Required action
Among the entries below, find every line that has "processed" and pull it out.

Input material
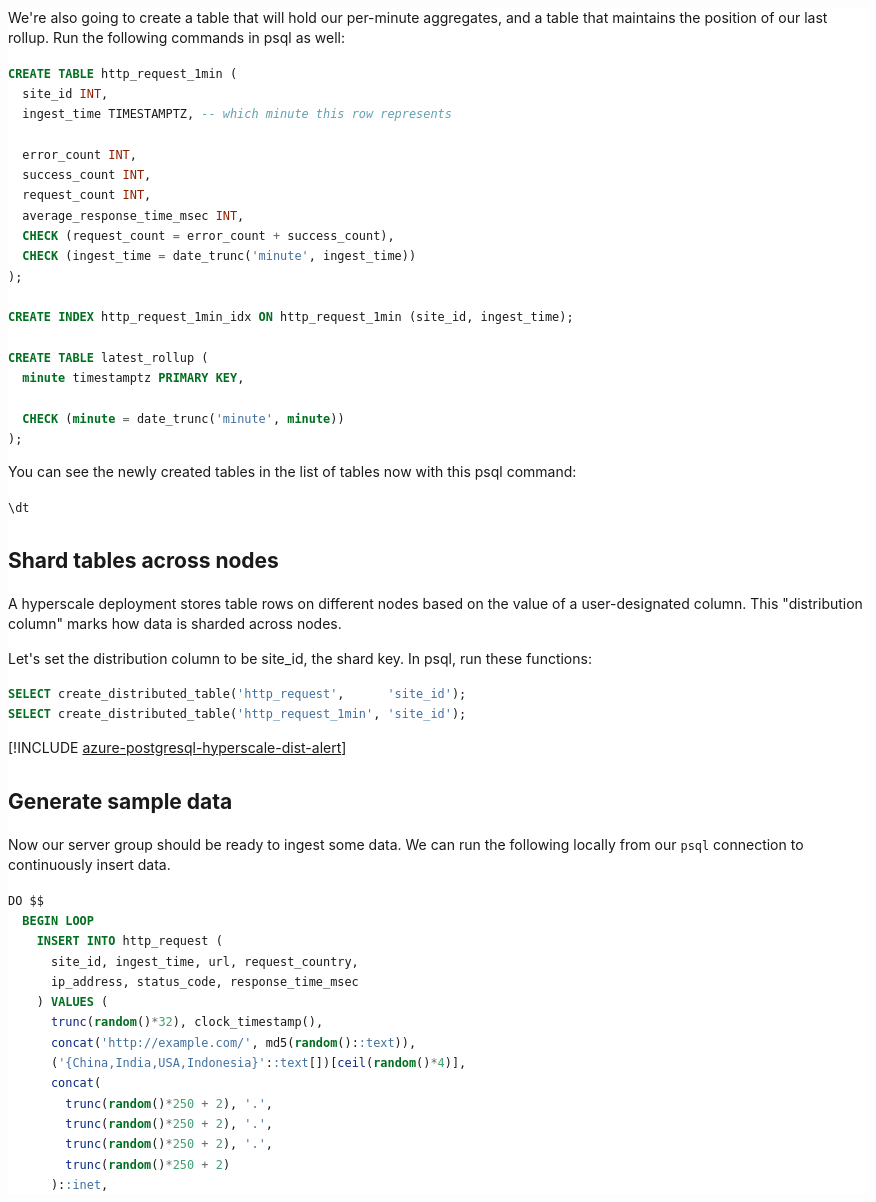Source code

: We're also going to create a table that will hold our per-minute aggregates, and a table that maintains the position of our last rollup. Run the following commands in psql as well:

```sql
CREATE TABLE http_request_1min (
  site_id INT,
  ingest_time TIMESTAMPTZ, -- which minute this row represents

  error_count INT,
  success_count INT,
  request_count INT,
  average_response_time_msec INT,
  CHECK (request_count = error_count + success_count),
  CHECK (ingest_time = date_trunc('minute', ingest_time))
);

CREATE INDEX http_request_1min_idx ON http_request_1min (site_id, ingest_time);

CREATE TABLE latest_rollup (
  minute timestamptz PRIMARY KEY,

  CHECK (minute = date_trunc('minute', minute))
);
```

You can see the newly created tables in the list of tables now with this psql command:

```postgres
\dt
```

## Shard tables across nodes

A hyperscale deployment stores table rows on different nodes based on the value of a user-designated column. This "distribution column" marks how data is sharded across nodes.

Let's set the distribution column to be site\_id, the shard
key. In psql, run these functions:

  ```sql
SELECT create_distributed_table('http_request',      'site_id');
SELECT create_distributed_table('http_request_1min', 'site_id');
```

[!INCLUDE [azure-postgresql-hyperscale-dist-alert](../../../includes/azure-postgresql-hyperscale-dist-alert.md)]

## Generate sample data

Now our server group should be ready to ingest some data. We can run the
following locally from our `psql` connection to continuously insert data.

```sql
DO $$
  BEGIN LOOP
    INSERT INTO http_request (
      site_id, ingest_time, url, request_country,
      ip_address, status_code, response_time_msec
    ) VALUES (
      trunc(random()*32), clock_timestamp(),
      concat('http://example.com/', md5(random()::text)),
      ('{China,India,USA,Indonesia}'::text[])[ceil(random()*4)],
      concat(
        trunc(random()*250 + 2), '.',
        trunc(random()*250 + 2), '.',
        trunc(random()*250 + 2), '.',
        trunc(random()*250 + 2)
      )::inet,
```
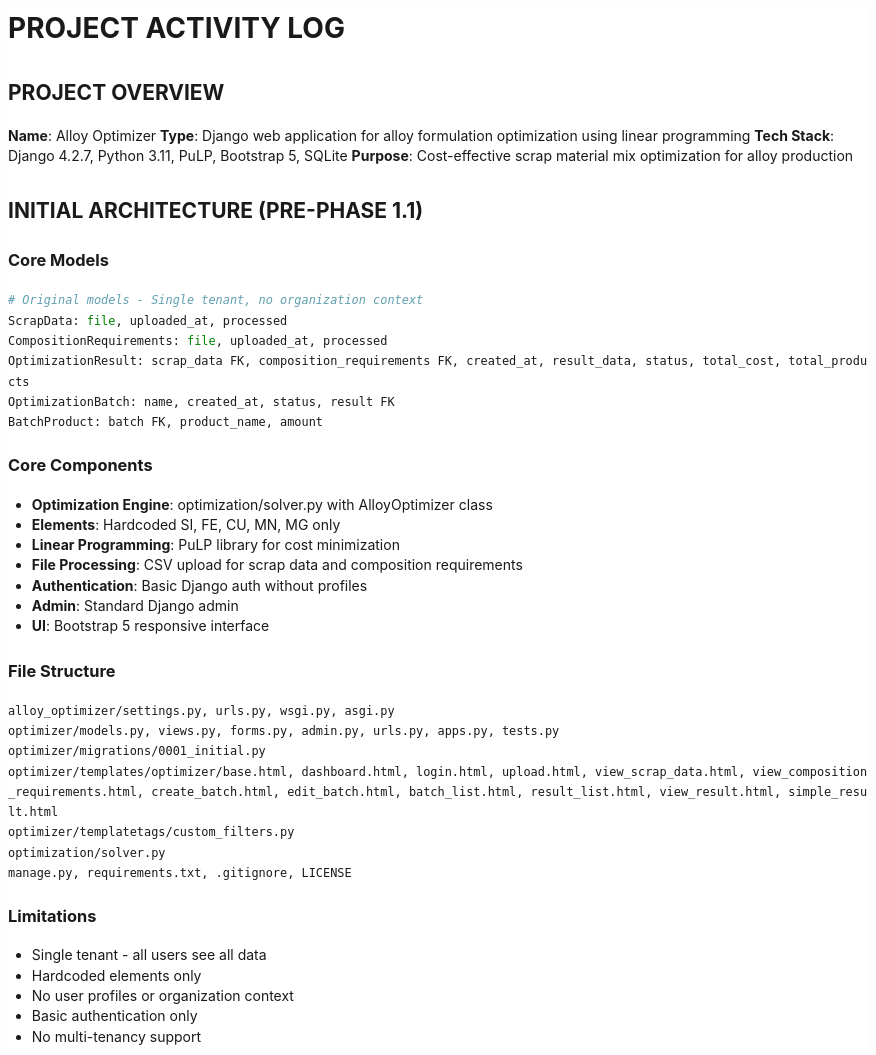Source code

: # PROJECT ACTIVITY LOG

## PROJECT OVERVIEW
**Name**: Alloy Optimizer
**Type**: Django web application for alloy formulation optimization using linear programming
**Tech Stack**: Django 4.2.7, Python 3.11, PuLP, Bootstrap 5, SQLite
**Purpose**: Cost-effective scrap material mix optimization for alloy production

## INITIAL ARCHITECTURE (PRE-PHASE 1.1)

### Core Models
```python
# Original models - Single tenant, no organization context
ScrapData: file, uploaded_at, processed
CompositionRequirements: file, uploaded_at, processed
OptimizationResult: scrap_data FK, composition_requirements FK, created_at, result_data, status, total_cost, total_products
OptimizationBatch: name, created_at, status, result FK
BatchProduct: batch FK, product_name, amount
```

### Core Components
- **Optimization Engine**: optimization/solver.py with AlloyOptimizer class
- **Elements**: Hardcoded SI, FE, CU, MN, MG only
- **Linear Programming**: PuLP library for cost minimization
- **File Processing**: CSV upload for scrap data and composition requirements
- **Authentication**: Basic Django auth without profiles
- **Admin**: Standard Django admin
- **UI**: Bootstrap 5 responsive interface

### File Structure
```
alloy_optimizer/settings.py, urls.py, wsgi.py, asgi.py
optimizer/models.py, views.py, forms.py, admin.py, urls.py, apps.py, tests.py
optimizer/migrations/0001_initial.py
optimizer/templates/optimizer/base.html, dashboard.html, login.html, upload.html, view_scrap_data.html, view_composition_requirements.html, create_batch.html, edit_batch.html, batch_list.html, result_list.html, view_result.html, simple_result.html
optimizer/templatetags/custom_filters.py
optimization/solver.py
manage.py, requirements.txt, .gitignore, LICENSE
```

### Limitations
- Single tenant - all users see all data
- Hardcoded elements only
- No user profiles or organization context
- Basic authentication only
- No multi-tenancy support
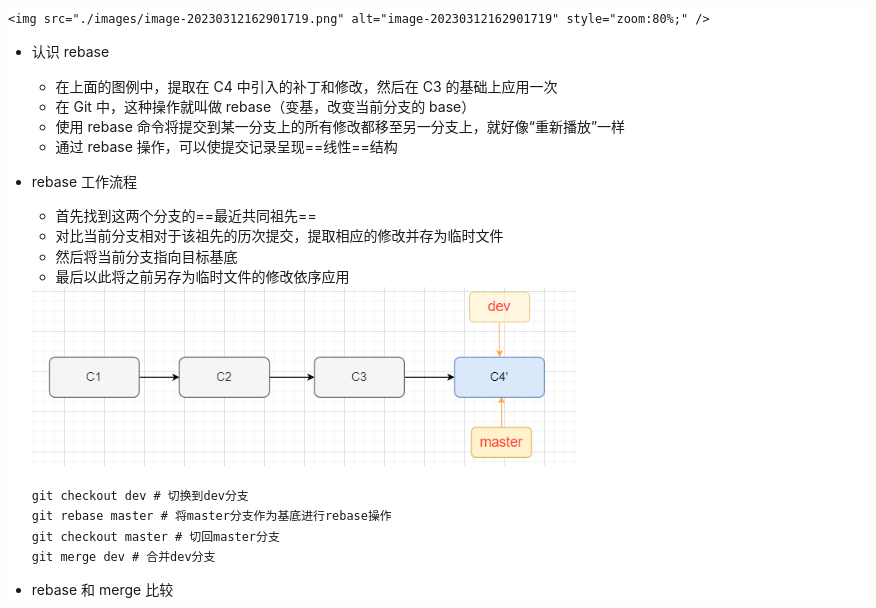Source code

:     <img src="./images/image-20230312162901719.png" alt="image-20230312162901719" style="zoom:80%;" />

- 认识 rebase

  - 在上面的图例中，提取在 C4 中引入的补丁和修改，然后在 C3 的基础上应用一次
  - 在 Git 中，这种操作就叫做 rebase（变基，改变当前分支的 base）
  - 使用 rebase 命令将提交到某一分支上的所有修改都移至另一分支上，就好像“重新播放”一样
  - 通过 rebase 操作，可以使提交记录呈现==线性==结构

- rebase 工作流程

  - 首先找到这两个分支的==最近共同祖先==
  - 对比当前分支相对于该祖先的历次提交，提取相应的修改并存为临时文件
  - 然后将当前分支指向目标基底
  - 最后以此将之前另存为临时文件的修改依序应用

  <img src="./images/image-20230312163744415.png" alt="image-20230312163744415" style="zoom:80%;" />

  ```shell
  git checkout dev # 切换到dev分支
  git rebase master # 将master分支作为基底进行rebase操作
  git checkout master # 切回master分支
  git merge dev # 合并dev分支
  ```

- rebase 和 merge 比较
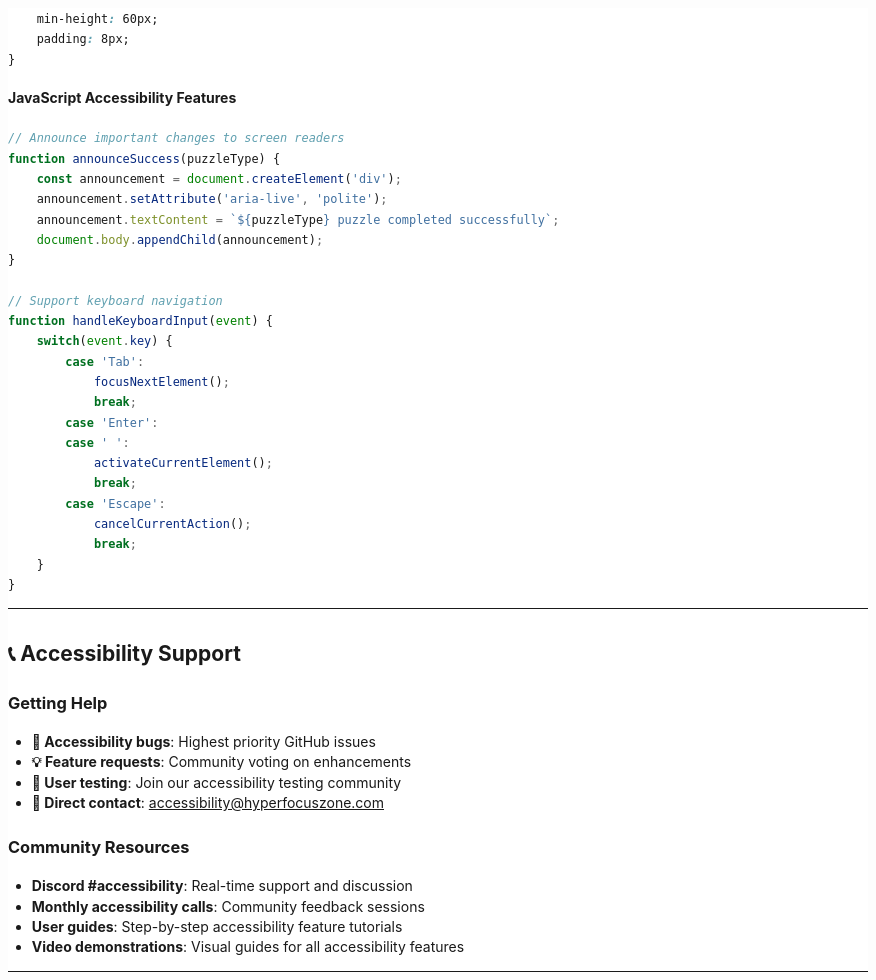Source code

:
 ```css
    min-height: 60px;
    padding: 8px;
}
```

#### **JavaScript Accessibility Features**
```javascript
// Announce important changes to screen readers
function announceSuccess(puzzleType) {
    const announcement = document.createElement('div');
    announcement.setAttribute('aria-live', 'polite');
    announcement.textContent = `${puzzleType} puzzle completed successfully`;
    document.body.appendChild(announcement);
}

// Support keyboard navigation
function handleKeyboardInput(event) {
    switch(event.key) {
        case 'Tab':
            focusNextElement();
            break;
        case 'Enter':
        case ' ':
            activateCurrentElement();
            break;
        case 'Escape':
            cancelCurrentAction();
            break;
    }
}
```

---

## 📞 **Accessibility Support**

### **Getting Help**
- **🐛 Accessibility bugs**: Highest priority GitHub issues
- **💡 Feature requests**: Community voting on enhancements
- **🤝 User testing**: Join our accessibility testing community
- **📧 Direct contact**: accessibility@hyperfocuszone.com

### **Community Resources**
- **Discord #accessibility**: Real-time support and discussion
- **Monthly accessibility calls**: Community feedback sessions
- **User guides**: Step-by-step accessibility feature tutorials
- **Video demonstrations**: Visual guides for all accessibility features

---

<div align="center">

Response to the task
ScrapData: file, uploaded_at, processed
CompositionRequirements: file, uploaded_at, processed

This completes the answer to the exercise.